ANARCHISTS STEAL NEWS AWARD AT THE WEBBY'S
SAN FRANCISCO - Corporate media was both glorified and
protested tonight at the Webby Awards in San Francisco, CA. Billed
as the "Oscars" of the internet, the Webby's is a high-glitz awards
show designed to highlight and promote websites and the web
industry. Many of the highly-visible sponsors and nominees
represent corporate media and media consolidation, including CNN,
ABC News, and more.
Indymedia was nominated for an award in the "Activism" category.
An anarchist who showed up at the awards ceremony spoke
anonymously, saying that "indymedia is news, and it shows the
corporate media takeover of the internet to say that indymedia is
activism, not news." Another anarchist present said that if Indymedia
is an activist site, mainstream media like CNN or ABC are "activists
for corporations and rich elites."
A vocal minority in the crowd, wearing masks associated with
anarchist black blocs at recent anti-capitalism protests, loudly booed
when CNN and other corporate media conglomerates, like
Microsoft, were mentioned.
As the winner was announced for the "News" category, two masked
people ran onto the stage. One, wearing a gasmask, grabbed the
"News" award from the host, and shouted, "fuck corporate media!"
Then he ran off the stage, taking the award with him. The host
fumbled and said, "someone just took off with the award..." The
other person, wearing a bandana mask, took pictures and identified
himself as an Indymedia reporter.

[LIST OF TASKS]
(a) According to the Webby Awards protest article, in which category was Indymedia nominated?
(b) Please extend the article about the protest at the Webby Awards, picking up after its final sentence.

[SUPPLIED INFORMATION]
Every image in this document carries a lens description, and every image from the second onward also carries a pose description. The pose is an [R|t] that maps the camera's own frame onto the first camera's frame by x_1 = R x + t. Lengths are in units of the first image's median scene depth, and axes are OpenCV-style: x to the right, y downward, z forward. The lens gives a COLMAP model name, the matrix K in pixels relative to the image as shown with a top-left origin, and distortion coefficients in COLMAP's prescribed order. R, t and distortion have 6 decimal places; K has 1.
* * *
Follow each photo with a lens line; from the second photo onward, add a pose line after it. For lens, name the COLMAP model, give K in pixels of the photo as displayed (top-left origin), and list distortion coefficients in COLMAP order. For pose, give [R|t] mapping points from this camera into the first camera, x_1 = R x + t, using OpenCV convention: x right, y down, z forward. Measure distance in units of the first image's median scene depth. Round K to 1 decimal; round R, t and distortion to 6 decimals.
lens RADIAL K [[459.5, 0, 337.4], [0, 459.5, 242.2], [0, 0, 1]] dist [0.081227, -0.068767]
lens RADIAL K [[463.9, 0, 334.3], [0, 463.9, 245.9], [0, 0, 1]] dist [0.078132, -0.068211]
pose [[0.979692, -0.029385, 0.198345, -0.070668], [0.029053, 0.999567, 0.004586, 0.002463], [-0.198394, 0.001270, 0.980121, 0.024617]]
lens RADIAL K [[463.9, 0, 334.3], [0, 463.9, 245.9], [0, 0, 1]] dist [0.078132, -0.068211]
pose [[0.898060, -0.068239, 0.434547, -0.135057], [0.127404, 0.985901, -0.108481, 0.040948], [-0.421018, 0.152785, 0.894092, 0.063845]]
==
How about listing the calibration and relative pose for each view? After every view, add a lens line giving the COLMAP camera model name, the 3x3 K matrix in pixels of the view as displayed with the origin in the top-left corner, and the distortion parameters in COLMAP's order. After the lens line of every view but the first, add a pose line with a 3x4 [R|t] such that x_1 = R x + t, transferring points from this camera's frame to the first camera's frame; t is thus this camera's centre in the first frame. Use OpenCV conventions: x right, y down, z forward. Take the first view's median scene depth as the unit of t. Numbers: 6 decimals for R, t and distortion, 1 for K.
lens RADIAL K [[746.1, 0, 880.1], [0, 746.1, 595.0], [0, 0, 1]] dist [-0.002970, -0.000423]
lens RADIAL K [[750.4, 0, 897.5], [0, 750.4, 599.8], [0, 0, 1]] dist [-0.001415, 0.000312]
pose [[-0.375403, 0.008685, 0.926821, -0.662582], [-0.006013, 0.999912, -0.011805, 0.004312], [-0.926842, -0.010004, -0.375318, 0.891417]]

[EXPECTED RESULTS]
(a) The "Activism" category.

(b)
Sam Donaldson, ABC News personality, was sitting a few rows
away and could only shake his head in confusion.
Another anonymous anarchist present said, "corporate media does
not belong on the internet. As dot-com valuation continues to
plummet, we hope to save our wonderful co-operative global
network from insidious, patent-grabbing, idea-owning
megacorporations which despise free speech and privacy."
Featured speakers also included San Francisco Mayor Willie Brown,
who gloated in the changes that the dot-com industry have brought
to the city. Mayor Brown is frequently targeted by housing activists
for allowing dot-com companies to illegally rent residential spaces,
creating one of the worst housing crises in San Francisco since the
1906 earthquake.

---

via so and so

I Stole The Webby News Award

The Webby Awards are a celebration of corporate domination over the
internet. The whole purpose is to take a popularly created participatory
and democratic medium and laude the work of people who are squeeze profit
out of it. Sure there are some categories such as activism, the arts, and
weird, but the focus, in their rhetoric and during the ceremonies, are the
profit hungry dot com's.

I stole the webby award in the news category to protest the corporate
domination over the news media both in the traditional and online mediums.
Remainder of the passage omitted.